The present invention relates to a field-effect transistor device, and more particularly to a field-effect transistor device having a plurality of MIS transistors forming a sense amplifier.
Most memory devices of a large capacity have a latch-type sense amplifier. FIG. 1 shows a latch-type sense amplifier having N-channel MOS transistors Q1 and Q2. Bit lines BL and BL are set at the same potential before data is transferred through them. Their potential varies when the data is transferred through them. Enable signal SAE is at the V.sub.DD level, e.g., 5 V. It falls to the V.sub.SS level, e.g., 0 V, in order to sense a potential difference corresponding to the data supplied to bit lines BL and BL. When signal SAE falls to the V.sub.SS level, MOS transistors Q1 and Q2 are activated thereby amplifying the potential difference to a predetermined level. More specifically, the sense amplifier sets one of the bit lines BL and BL at the V.sub.DD level, and sets the other bit line at the V.sub.SS level.
FIG. 2 is a plan view of the sense amplifier shown in FIG. 1, which is formed on a semiconductor memory chip. Wiring layers 10A and 10B are, for example, formed of aluminum, electrically insulated from semiconductor substrate 12, and extend in the same direction. Gate electrode 14A of MOS transistor Q2 and gate electrode 14B of MOS transistor Q1 are also insulated from substrate 12, and extend in the same direction as wiring layers 10A and 10B. Gate electrodes 14A and 14B are made, for example, of polycrystalline silicon. Both end portions of gate electrode 14A are overlapped by wiring layers 10A. Similarly, both end portions of gate electrode 14B are overlapped by wiring layers 10B. Aluminum wiring layers 10A are connected to the ends of gate electrode 14A by means of contact holes 16A, thereby forming bit line BL. Aluminum wiring layers 10B are coupled to the ends of gate electrode 14B by means of contact holes 16B, thereby forming bit line BL.
Drain region 18A and source region 18B of MOS transistor Q1 are formed within substrate 12, on the left and right sides of gate electrode 14B, respectively. Source region 20A and drain region 20B of MOS transistor Q2 are formed within substrate 12, on the left and right sides of gate electrode 14A, respectively. One of wiring layers 10A is connected to drain region 18A by means of contact hole 22A, and one of wiring layers 10B is connected to drain region 20B by means of contact hole 22B. Conductor layers 24A and 24B are formed in contact with source regions 18B and 20A. A wiring layer 26 is connected to conductor layer 24A by means of contact hole 28A and to conductor layer 24B by means of contact hole 28B. Wiring layers 10A, 10B and 26 and gate electrodes 14A and 14B are electrically insulated from one another by insulation layers (not shown).

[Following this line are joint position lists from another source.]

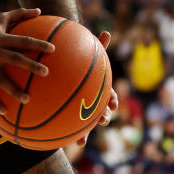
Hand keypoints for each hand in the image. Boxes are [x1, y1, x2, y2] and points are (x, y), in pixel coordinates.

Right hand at [0, 7, 53, 114]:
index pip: (23, 41)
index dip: (37, 44)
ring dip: (14, 90)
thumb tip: (39, 10)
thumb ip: (20, 14)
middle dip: (30, 66)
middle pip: (15, 60)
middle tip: (46, 73)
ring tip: (28, 99)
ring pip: (1, 80)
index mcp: (2, 39)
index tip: (52, 49)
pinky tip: (5, 113)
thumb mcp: (0, 18)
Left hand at [77, 30, 116, 145]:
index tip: (113, 104)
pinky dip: (66, 133)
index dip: (112, 100)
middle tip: (101, 119)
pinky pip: (68, 126)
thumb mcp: (86, 53)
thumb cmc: (79, 61)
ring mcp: (82, 110)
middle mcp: (93, 101)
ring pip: (86, 124)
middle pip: (100, 111)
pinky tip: (60, 140)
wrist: (66, 73)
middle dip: (102, 117)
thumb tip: (108, 32)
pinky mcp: (70, 116)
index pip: (109, 95)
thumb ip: (96, 46)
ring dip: (85, 134)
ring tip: (81, 141)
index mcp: (98, 88)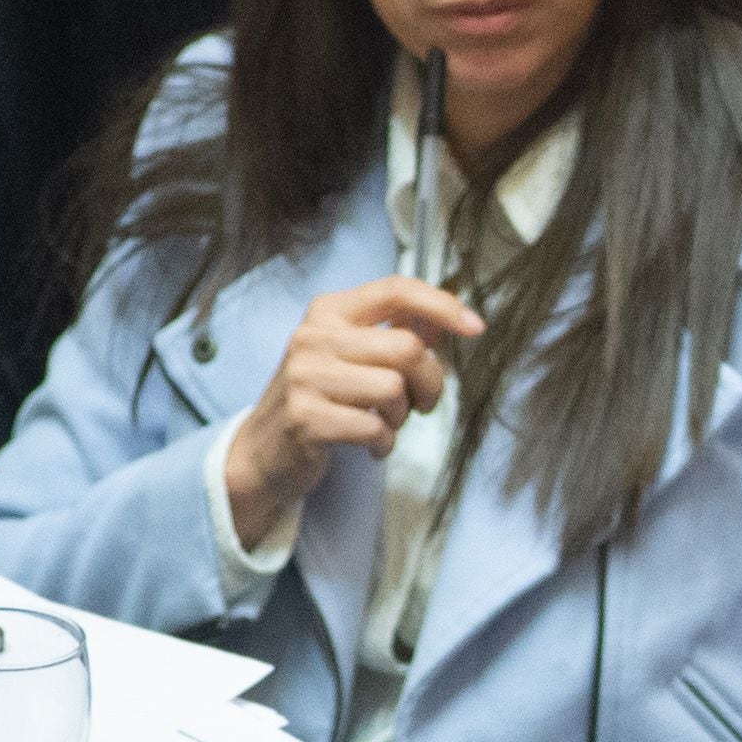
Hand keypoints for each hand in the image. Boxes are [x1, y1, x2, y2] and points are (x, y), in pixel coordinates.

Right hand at [221, 277, 484, 549]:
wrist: (265, 451)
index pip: (395, 290)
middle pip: (407, 347)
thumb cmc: (323, 398)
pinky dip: (384, 443)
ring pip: (394, 388)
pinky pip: (375, 429)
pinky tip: (369, 444)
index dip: (442, 305)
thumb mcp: (354, 355)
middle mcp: (313, 336)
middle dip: (430, 382)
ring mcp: (305, 376)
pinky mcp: (306, 418)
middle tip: (422, 404)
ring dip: (402, 416)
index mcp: (329, 312)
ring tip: (384, 423)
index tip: (475, 327)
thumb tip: (449, 317)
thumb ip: (398, 333)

Source region 18B and 20A and drain regions 18A and 20B have been simultaneously formed and self-aligned by ion-implantation of impurities, using gate electrodes 14A and 14B as masks. Ion implantation of this type is usually performed, as is illustrated in FIG. 3, in order to suppress the channeling effect. More specifically, the impurity ions are implanted into substrate 10 in the direction inclined to the surface of substrate 10 at a predetermined angle. Gate electrode 30 traps the impurity ions moving toward portion 31 of substrate 10. As a result, the implanted impurity ions are distributed in the substrate 10 asymmetrically with respect to the gate electrode 30.
As shown in FIG. 2, drain and source regions 18A and 18B of transistor Q1 are located on the right and left sides of gate electrode 14B, respectively, and, in contrast, drain and source regions 20B and 20A of transistor Q2 are positioned on the left and right sides of gate electrode 14A, respectively. Hence, transistors Q1 and Q2 inevitably have different characteristics. This difference is prominent, particularly when transistors Q1 and Q2 have a lightly-doped drain structure. For example, the driving ability (or, drain current) of transistor Q1 differs from that of transistor Q2 by about 30% at most.
Due to this great difference in driving ability, the sensitivity of the sense amplifier falls below the design value. If the sense amplifier is to function as desired, a greater potential difference must be provided between bit lines BL and BL. Also due to the difference in driving ability, the time required for providing a sufficient potential difference between bit lines BL and BL can become longer than the maximum tolerance value. This time depends on the sensed difference in potential, i.e., the data being transferred through bit lines BL and BL. It also depends on whether lines BL and BL are set at the V.sub.DD level and the V.sub.SS level, or vice versa. If this sense amplifier, which operates slowly, is used in a dynamic RAM whose memory cells must be refreshed frequently, it will cause the RAM to mulfunction.
FIG. 4 shows a sense amplifier of CMOS structure generally used. The MOS transistors forming this CMOS sense amplifier (or a MOS type flip-flop) usually have different driving abilities due to the ion implantation. Hence, the operation of the CMOS sense amplifier cannot always meet the design specifications.